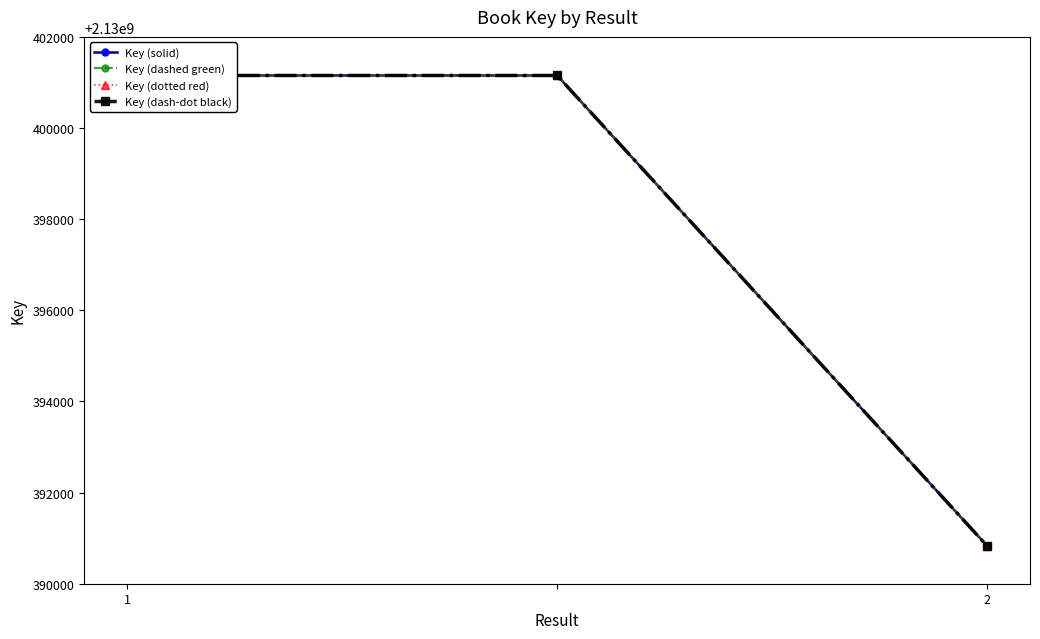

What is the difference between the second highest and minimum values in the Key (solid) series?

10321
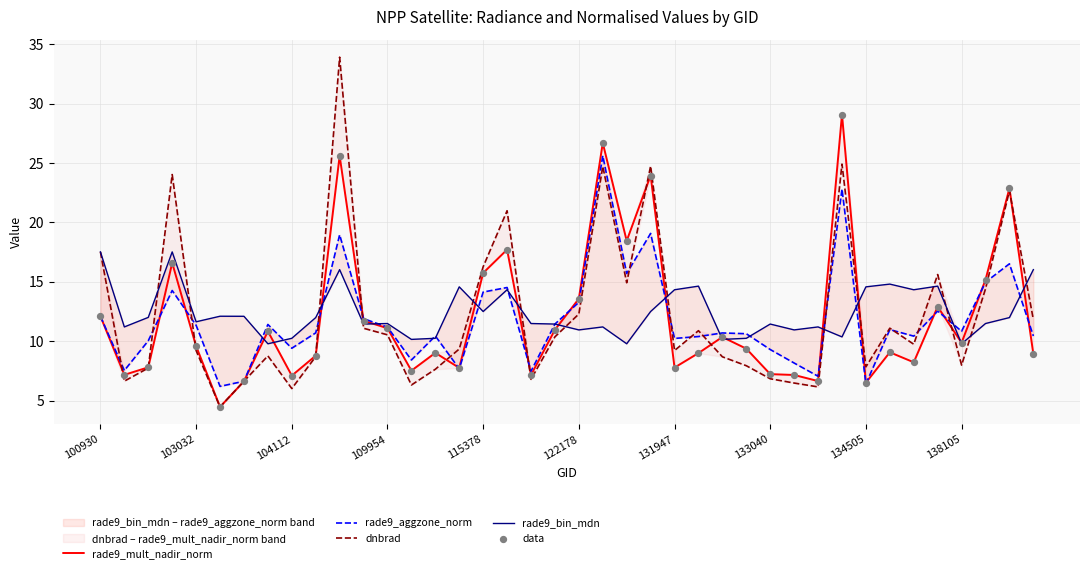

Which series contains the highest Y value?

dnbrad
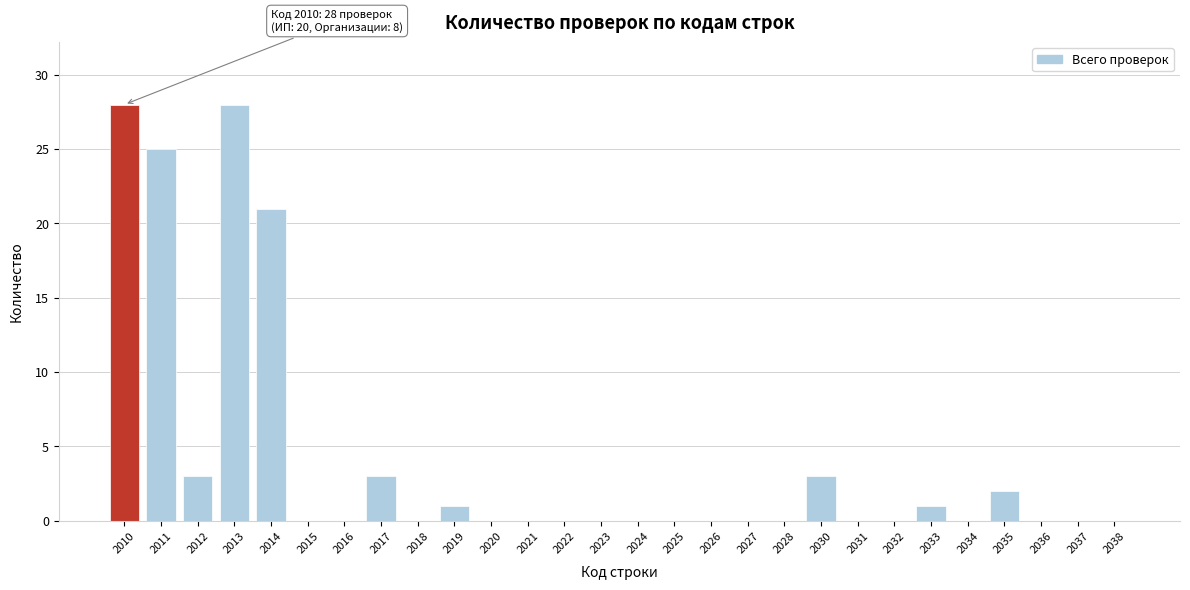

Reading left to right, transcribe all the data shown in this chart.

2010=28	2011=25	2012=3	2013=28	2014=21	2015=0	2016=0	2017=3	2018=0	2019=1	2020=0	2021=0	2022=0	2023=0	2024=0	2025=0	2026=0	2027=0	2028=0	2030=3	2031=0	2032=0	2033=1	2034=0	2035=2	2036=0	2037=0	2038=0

+ + + + +

Job: Render the listing above as a numbered list with one line per item, omitting the blank lines and leaving out the pictures.

Exercise result:
1. What is the difference between the second highest and minimum values in the Key (solid) series?
2. 10321
3. Which series contains the highest Y value?
4. dnbrad
5. Reading left to right, transcribe all the data shown in this chart.
6. 2010=28	2011=25	2012=3	2013=28	2014=21	2015=0	2016=0	2017=3	2018=0	2019=1	2020=0	2021=0	2022=0	2023=0	2024=0	2025=0	2026=0	2027=0	2028=0	2030=3	2031=0	2032=0	2033=1	2034=0	2035=2	2036=0	2037=0	2038=0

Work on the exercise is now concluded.